Liz Krueger, a liberal Manhattan state senator who chairs the Finance Committee, said she had given up trying to convince her colleagues that the program is unsound. State Senator Michael Gianaris, who helped scuttle the 2019 Amazon headquarters deal, is an enthusiastic supporter of offering credits to the industry, even if it helps an old foe.

Another leading critic of the Amazon development, Representative Alexandria Ocasio-Cortez, the democratic socialist rallying for a more progressive budget, recently told a reporter the governor’s tax credit plan was not on her radar. “It’s good to know, good to learn,” she said.

To many policymakers, subsidizing film and theater means making more of what makes New York, New York. It also means jobs.
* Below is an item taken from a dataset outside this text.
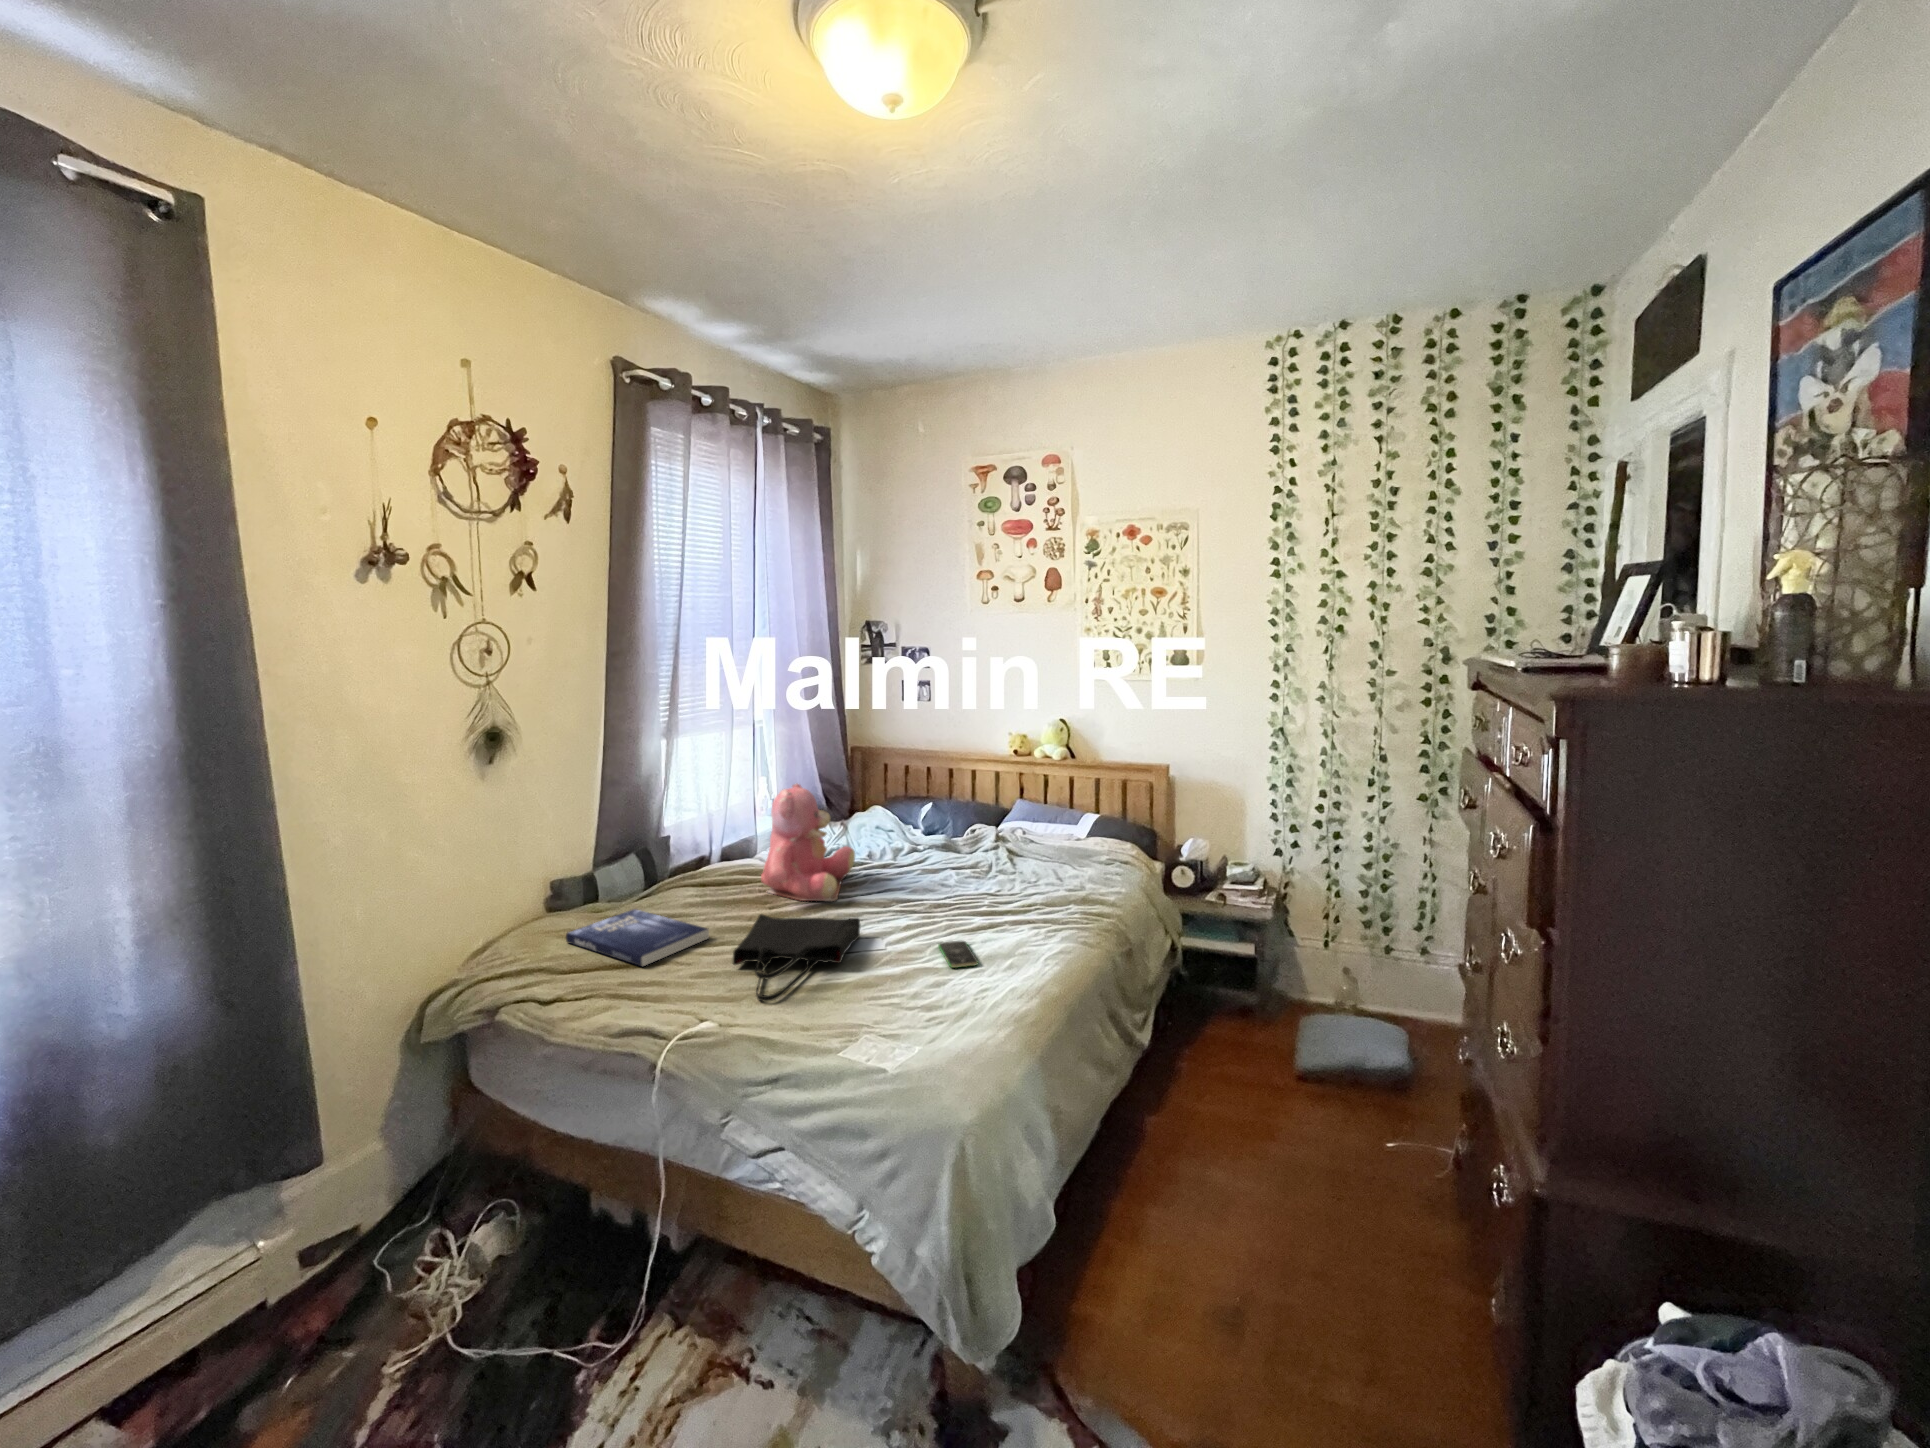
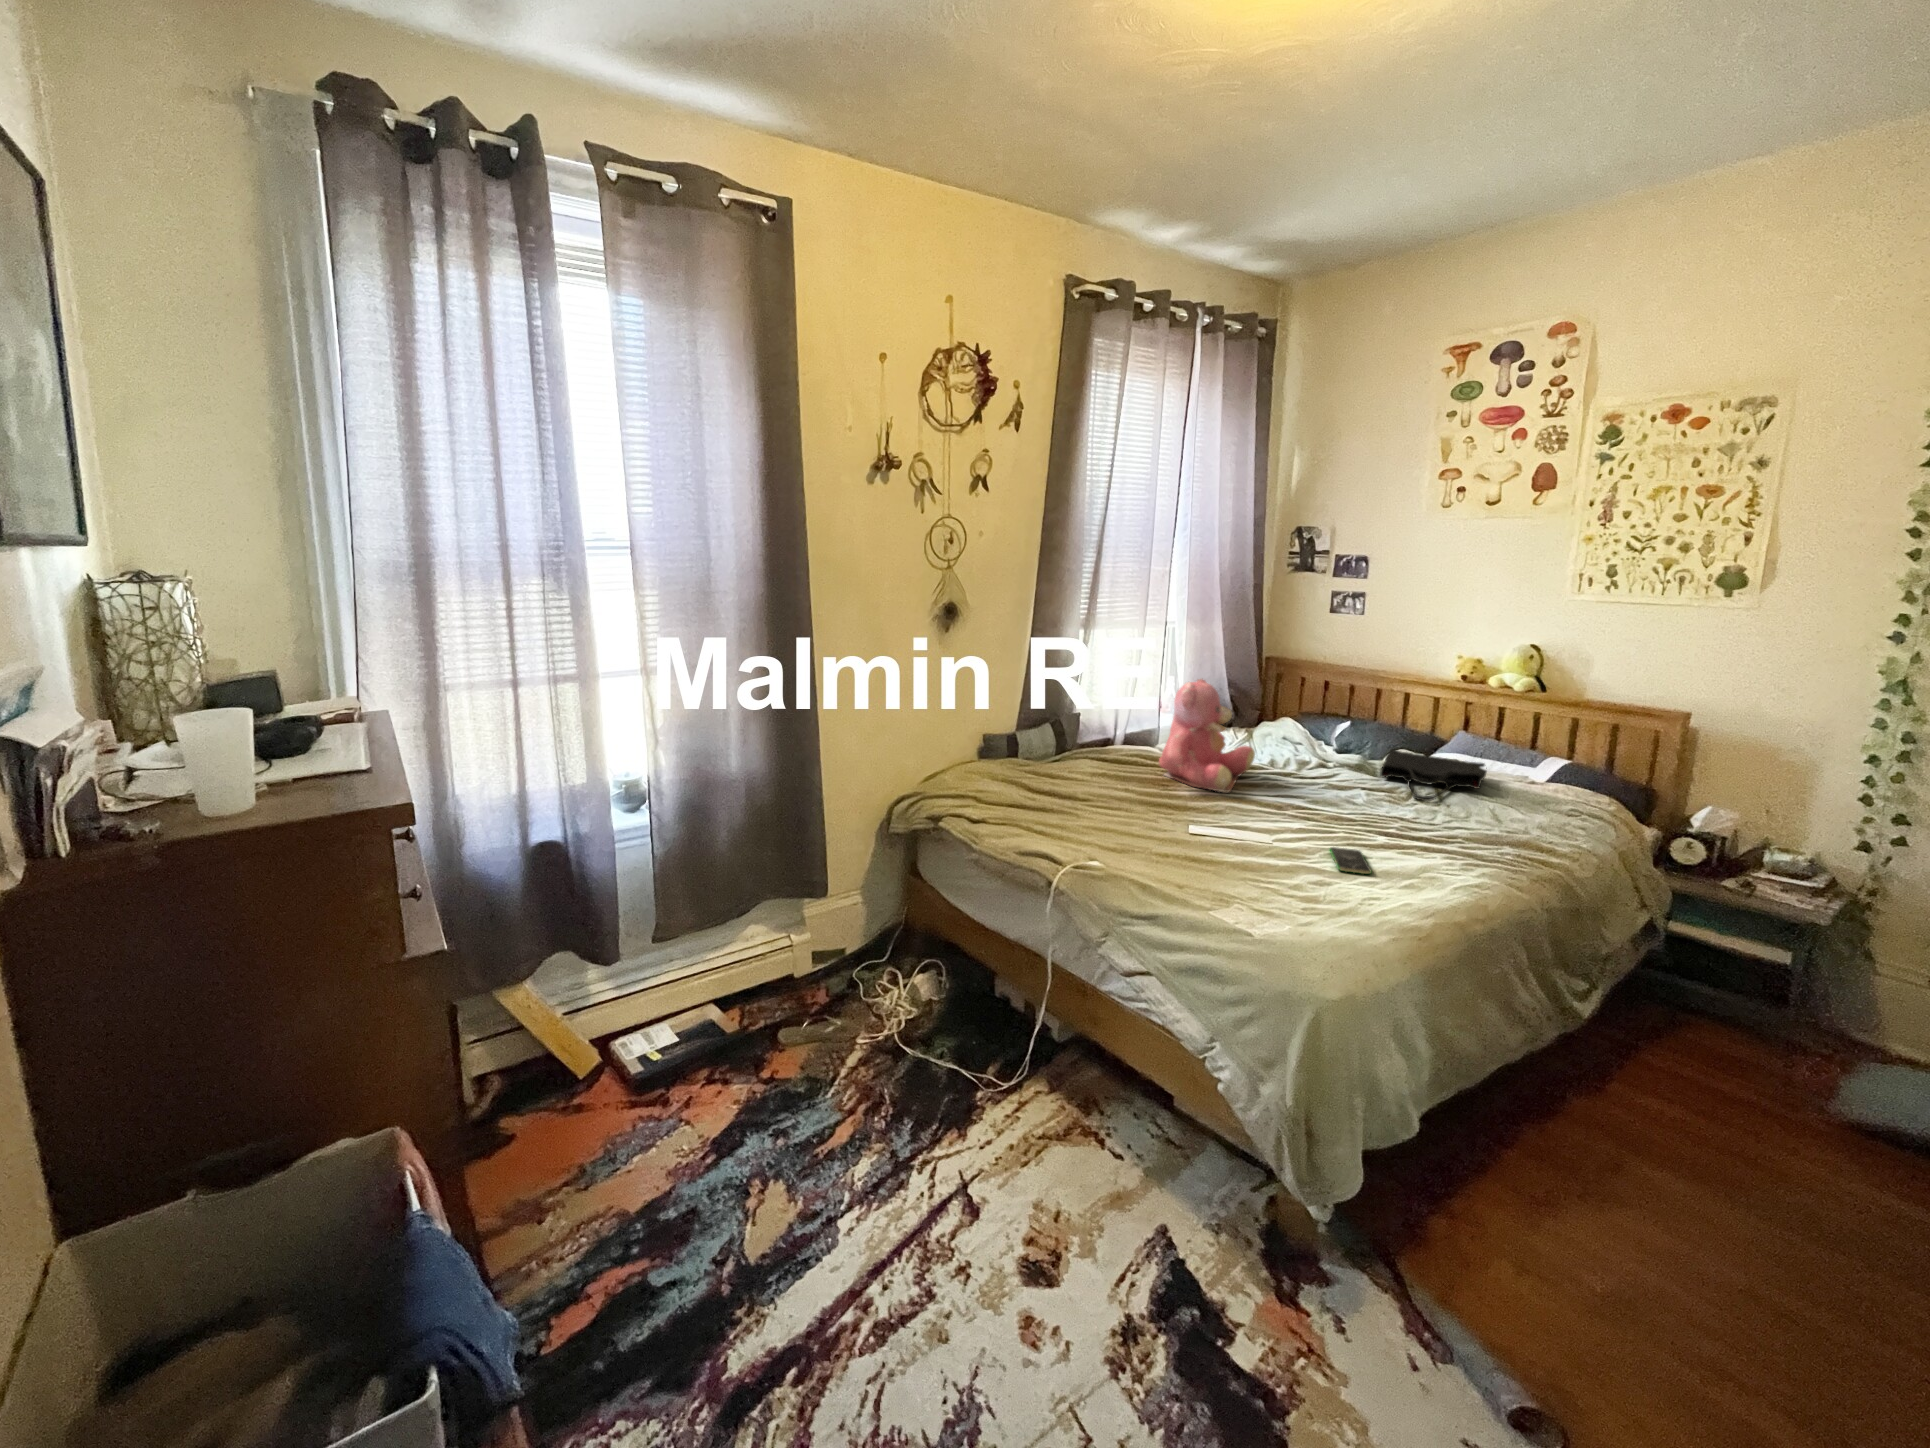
book: present [566,909,709,966] -> none [992,767,1106,811]
tote bag: present [733,914,860,1002] -> present [1380,749,1487,801]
Mr. Gianaris, the No. 2 State Senate Democrat, lamented the attempts by states to undercut each other for movie and TV projects. “But it exists, and it happens to be a very transient industry that is constantly making location decisions,” he said.

The senator added that the economy of his district, which encompasses much of western Queens and is close to several sound stages, “would be devastated if the film industry wasn’t here.”

Hollywood’s influence runs deep in New York. Rhoda Glickman, the former head of the congressional arts caucus who now oversees the subsidy program for New York State, is married to Dan Glickman, the former chairman of the Motion Picture Association of America. Their son, Jonathan Glickman, is a major Hollywood producer. And in recent years, Hollywood giants, including Steven Spielberg and Ari Emanuel, have donated hundreds of thousands of dollars to Ms. Hochul’s political campaign.

Zach Goldsztejn, a spokesman for Amazon, said the company was “proud of the good jobs we create, for the trust local communities invest in us and for the opportunity we have to invest in those communities.” A spokesman for the Motion Picture Association of America declined to comment.

Ms. Hochul and key lawmakers have gotten tens of thousands of contributions from unions representing the industry rank and file, including local units of the Writers Guild of America, the Teamsters and the Screen Actors Guild.

Union leaders say support for the industry should be a no-brainer. “They are not simply good union jobs. They are good middle-class and upper- middle-class jobs that come with excellent health care and pension benefits,” said Tom O’Donnell, the president of the Theatrical Teamsters Local 817, which represents around 2,500 drivers, location workers and casting directors.

Then, there is the time-tested appeal of film itself.

Even a lukewarm-reviewed television series about Nazi hunters, set in 1970s-era New York City and starring Al Pacino, drew interest to its various recognizable shooting locales around the city, including Coney Island. Amazon, which produced the show, “Hunters,” received more than $25 million in film-production subsidies from New York State.

“These movies and shows tend to show New York in a very attractive and glamorous light,” Mr. Gianaris said. “How many people have come to New York to visit the ‘Sex and the City’ venues?”